For similar reasons, a low cost Malbec pairs well with Salisbury Steak.

Beef Cabbage Rolls & Malbec Pairing

Pairing Malbec that is young and low in tannin will jive nicely with any tomato sauce in your Cabbage Rolls, provided the sauce is light.  If your Cabbage Rolls are drowning in a tomato sauce, I would suggest trying one of our other recommended wines.  The bright fruit and smoky flavours of Malbec wine are delicious with any pork, beef, rice, or mushrooms you’ve stuffed into your Cabbage Rolls.  However, beef Cabbage Rolls work best with Malbec from Argentina.

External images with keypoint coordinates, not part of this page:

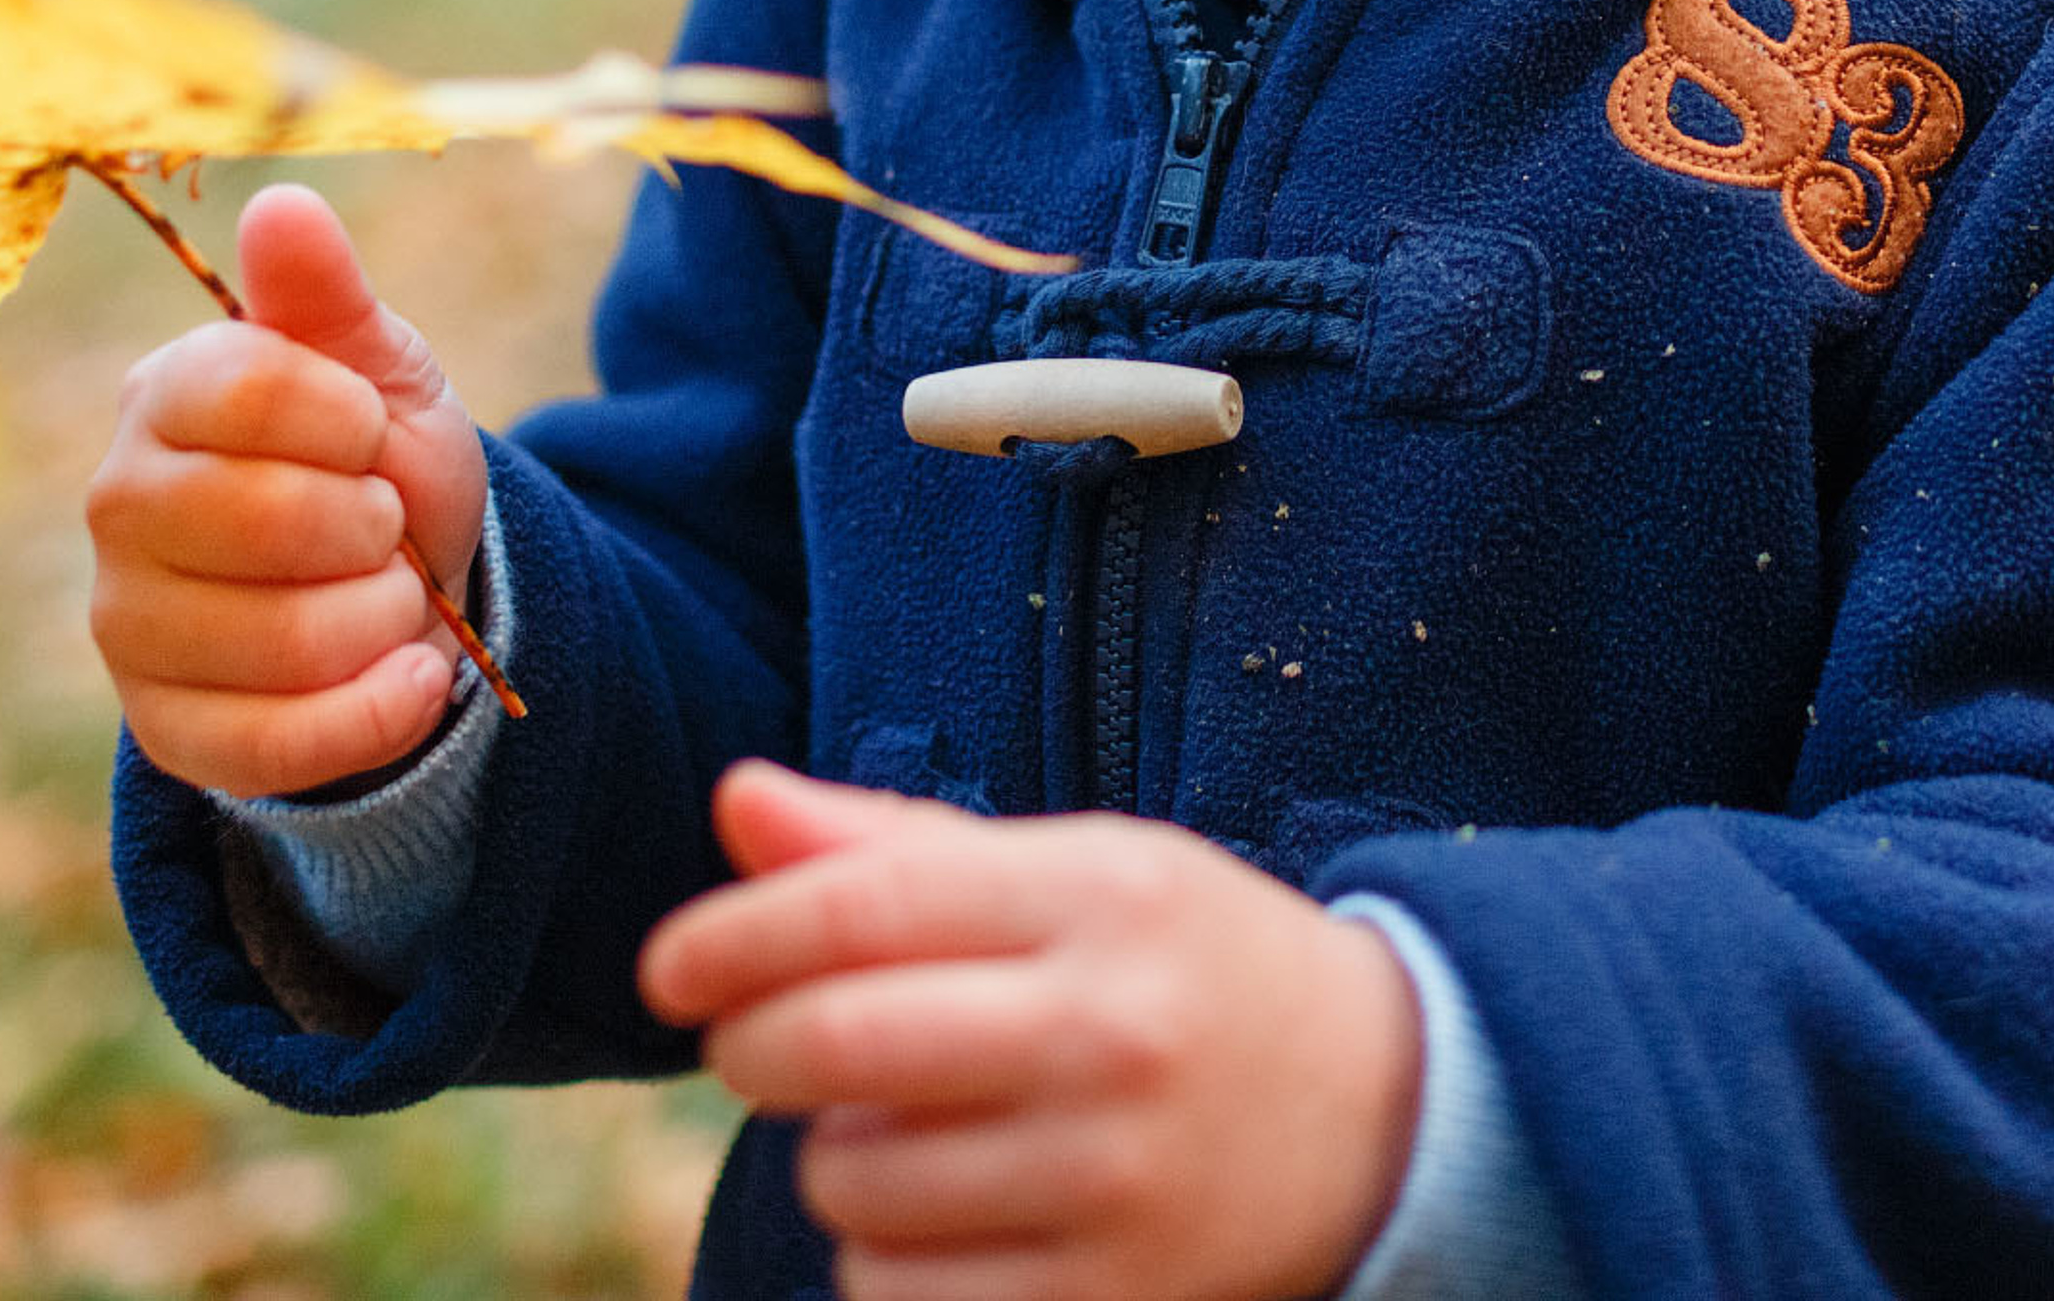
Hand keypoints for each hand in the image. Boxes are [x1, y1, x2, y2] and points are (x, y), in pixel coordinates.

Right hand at [86, 182, 487, 797]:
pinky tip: (412, 675)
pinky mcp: (166, 730)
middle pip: (263, 519)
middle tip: (380, 518)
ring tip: (385, 590)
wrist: (403, 578)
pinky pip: (282, 746)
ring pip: (285, 641)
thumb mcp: (378, 364)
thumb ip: (327, 295)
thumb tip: (281, 202)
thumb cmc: (377, 454)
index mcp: (164, 396)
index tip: (371, 429)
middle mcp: (118, 507)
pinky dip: (380, 712)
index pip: (243, 386)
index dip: (344, 416)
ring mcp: (128, 625)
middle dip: (371, 522)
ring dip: (385, 615)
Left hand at [639, 763, 1422, 1300]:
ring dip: (835, 1158)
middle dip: (751, 1047)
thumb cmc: (1180, 963)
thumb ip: (895, 844)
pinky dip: (883, 1262)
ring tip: (907, 1125)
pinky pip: (902, 1297)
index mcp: (1096, 892)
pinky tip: (947, 1214)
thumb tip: (734, 802)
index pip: (862, 902)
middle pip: (838, 1042)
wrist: (1383, 1109)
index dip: (733, 933)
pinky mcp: (1119, 1300)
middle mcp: (1109, 1030)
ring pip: (856, 1184)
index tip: (670, 967)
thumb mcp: (1070, 869)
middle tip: (755, 1043)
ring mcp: (1117, 1177)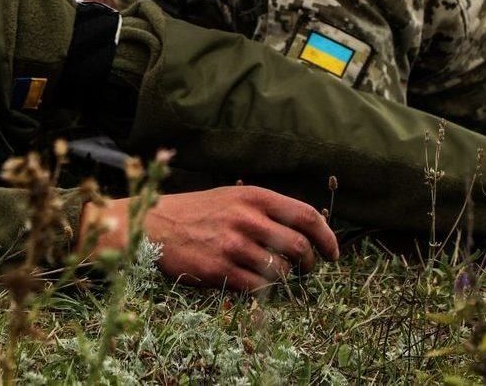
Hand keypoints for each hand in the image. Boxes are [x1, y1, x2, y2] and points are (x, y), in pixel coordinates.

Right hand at [82, 186, 338, 291]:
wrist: (154, 225)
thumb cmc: (197, 212)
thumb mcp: (233, 196)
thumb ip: (266, 209)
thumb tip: (306, 229)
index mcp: (253, 196)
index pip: (307, 216)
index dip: (327, 237)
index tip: (332, 253)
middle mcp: (247, 219)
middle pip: (300, 246)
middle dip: (310, 262)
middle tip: (307, 268)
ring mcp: (233, 245)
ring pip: (280, 271)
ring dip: (285, 278)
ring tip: (277, 275)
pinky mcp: (219, 270)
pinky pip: (257, 288)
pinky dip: (262, 289)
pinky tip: (254, 282)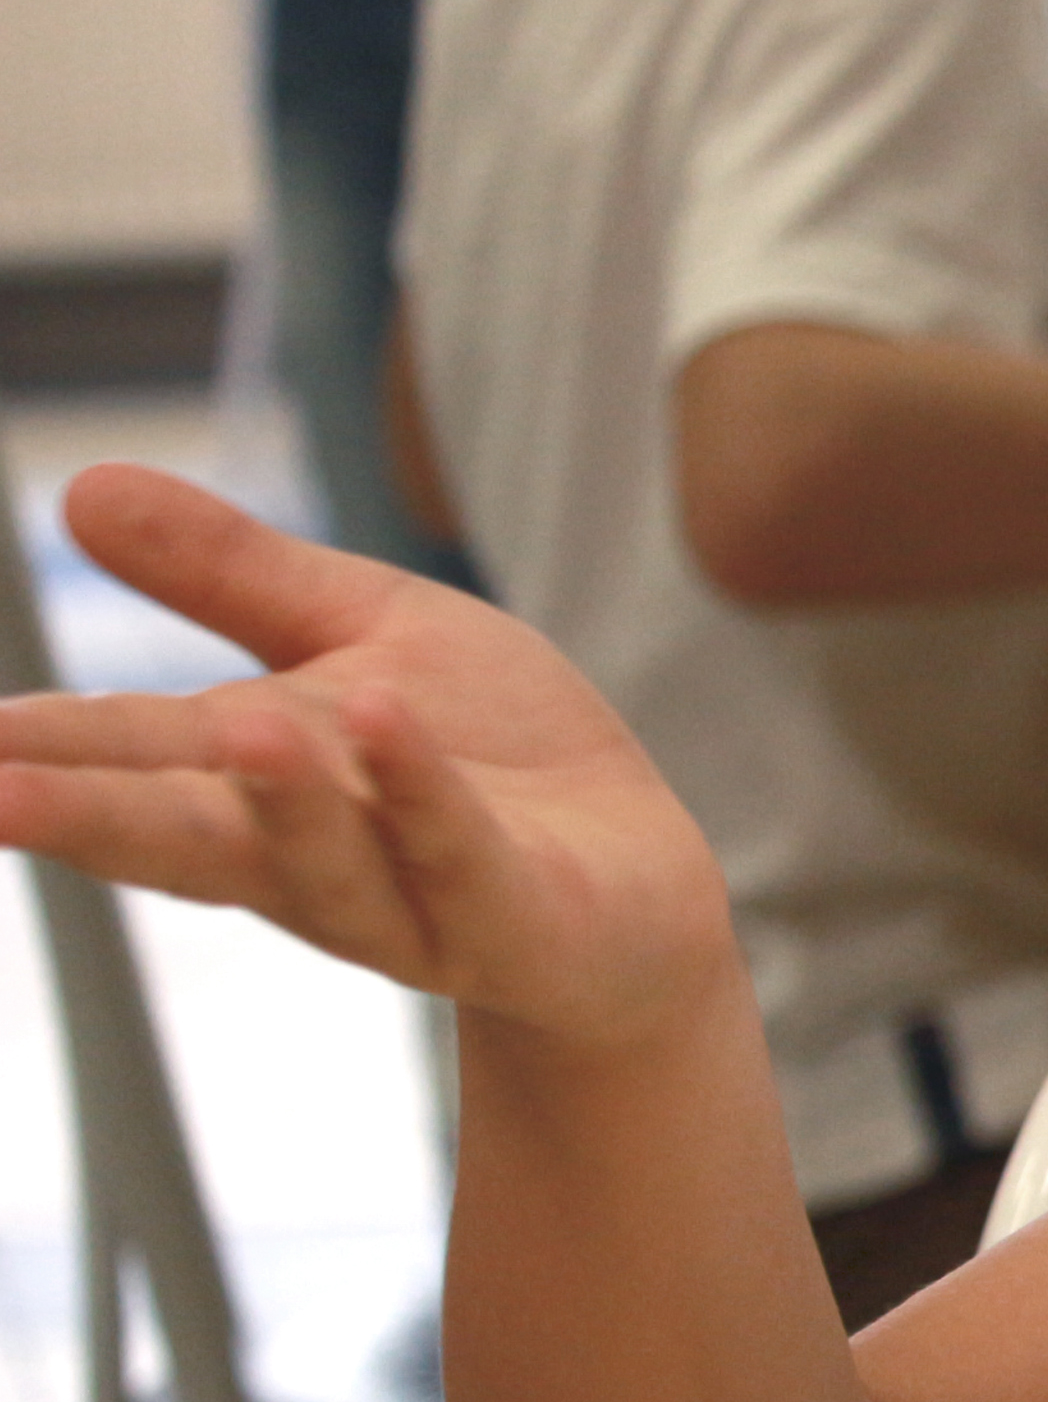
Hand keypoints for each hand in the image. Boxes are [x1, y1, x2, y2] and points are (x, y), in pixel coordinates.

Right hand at [0, 466, 740, 1052]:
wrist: (635, 896)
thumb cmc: (492, 763)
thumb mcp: (366, 636)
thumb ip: (230, 576)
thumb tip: (79, 485)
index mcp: (255, 786)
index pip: (132, 756)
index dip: (39, 752)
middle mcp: (310, 856)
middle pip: (188, 834)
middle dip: (89, 815)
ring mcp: (410, 898)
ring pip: (322, 859)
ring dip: (279, 797)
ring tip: (232, 723)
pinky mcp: (512, 916)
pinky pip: (458, 853)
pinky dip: (421, 792)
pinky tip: (383, 725)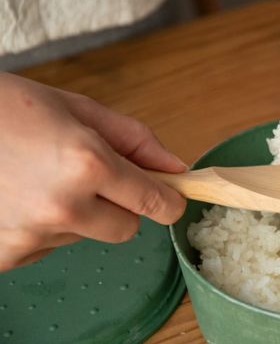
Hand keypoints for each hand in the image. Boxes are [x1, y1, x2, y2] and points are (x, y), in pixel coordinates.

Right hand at [0, 73, 186, 270]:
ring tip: (40, 179)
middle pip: (126, 229)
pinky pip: (46, 248)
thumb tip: (176, 168)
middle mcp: (62, 205)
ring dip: (76, 215)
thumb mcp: (80, 109)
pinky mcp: (4, 255)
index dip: (168, 200)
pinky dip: (42, 228)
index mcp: (88, 163)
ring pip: (84, 236)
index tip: (170, 197)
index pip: (155, 203)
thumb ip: (135, 141)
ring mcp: (30, 235)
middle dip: (120, 206)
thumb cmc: (10, 108)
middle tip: (90, 177)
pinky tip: (19, 198)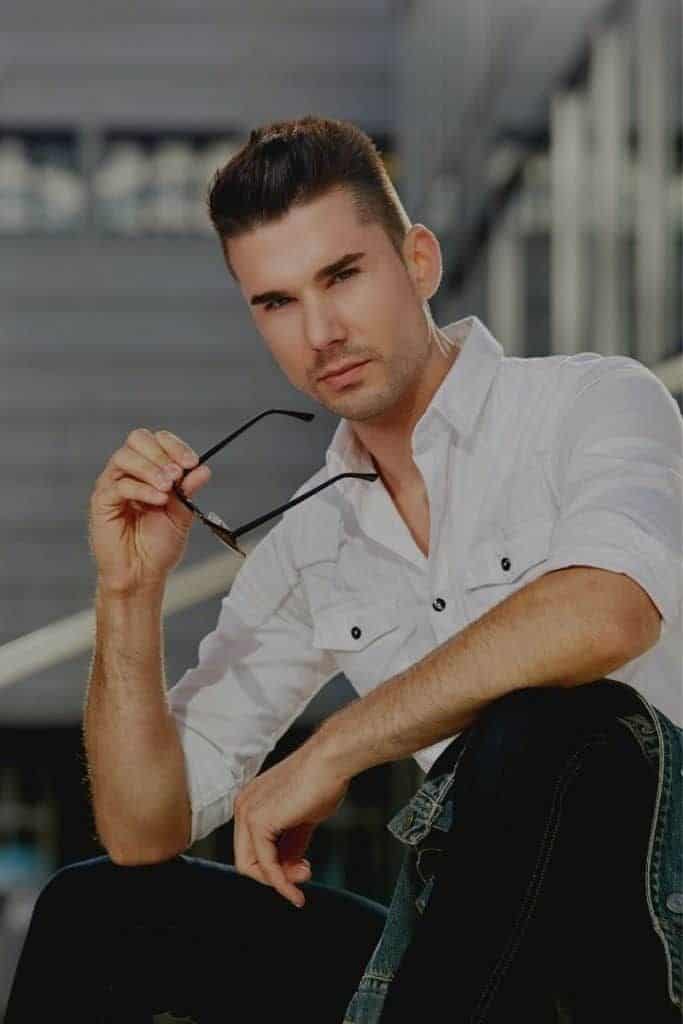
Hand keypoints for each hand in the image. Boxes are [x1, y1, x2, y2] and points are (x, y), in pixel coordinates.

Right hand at [88, 427, 211, 594]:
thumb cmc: (158, 546)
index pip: (157, 440)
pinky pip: (119, 485)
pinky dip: (142, 489)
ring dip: (151, 469)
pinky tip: (158, 500)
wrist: (142, 573)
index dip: (175, 446)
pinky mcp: (102, 501)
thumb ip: (189, 490)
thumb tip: (203, 469)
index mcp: (148, 470)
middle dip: (162, 453)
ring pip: (125, 457)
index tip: (192, 462)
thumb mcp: (181, 514)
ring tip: (167, 488)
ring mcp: (112, 485)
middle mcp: (129, 473)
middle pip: (137, 439)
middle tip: (178, 474)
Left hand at [233, 740, 350, 907]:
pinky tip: (296, 888)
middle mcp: (243, 806)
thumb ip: (291, 842)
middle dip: (275, 876)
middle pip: (246, 858)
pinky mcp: (258, 821)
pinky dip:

BBQ Chicken Pizza & Malbec Pairing

With its smoky flavours and sweet hints of cherries, plum and chocolate, a fruity Malbec complements the BBQ sauce slathered across your Pizza.  Select a young and fresh Malbec from Argentina that has not seen much in the way of oak.  Aged Malbec and an intense Cahors Malbec from France will be far too tannic to get along with a sweet and acidic BBQ sauce.  Aged Malbec will also be too loud for the delicious chicken topping your pizza.

Malbec and Cheese Pairings

Malbec pairs best with semi-firm cheeses that are not overly salty, such as Asiago, Cheddar, Colby, melted Swiss Cheese, Provolone, and Gouda.  Malbec gets along with blue cheese, however, I feel it goes better when the Blue Cheese is accompanying something meaty, like a grilled hamburger or steak.  Keep Malbec away from soft and delicate cheese, like goat cheese, as the wine will overpower the cheese.

Popular Producers of Argentinian Malbec

Excellent producers of Malbec include Alamos, Alma Negra, Catena, Elsa, Las Perdices, Finca Decero, Los Siete, Nieto, Susana Balbo, Terrazas, Tikal Amorio and Zuccardi.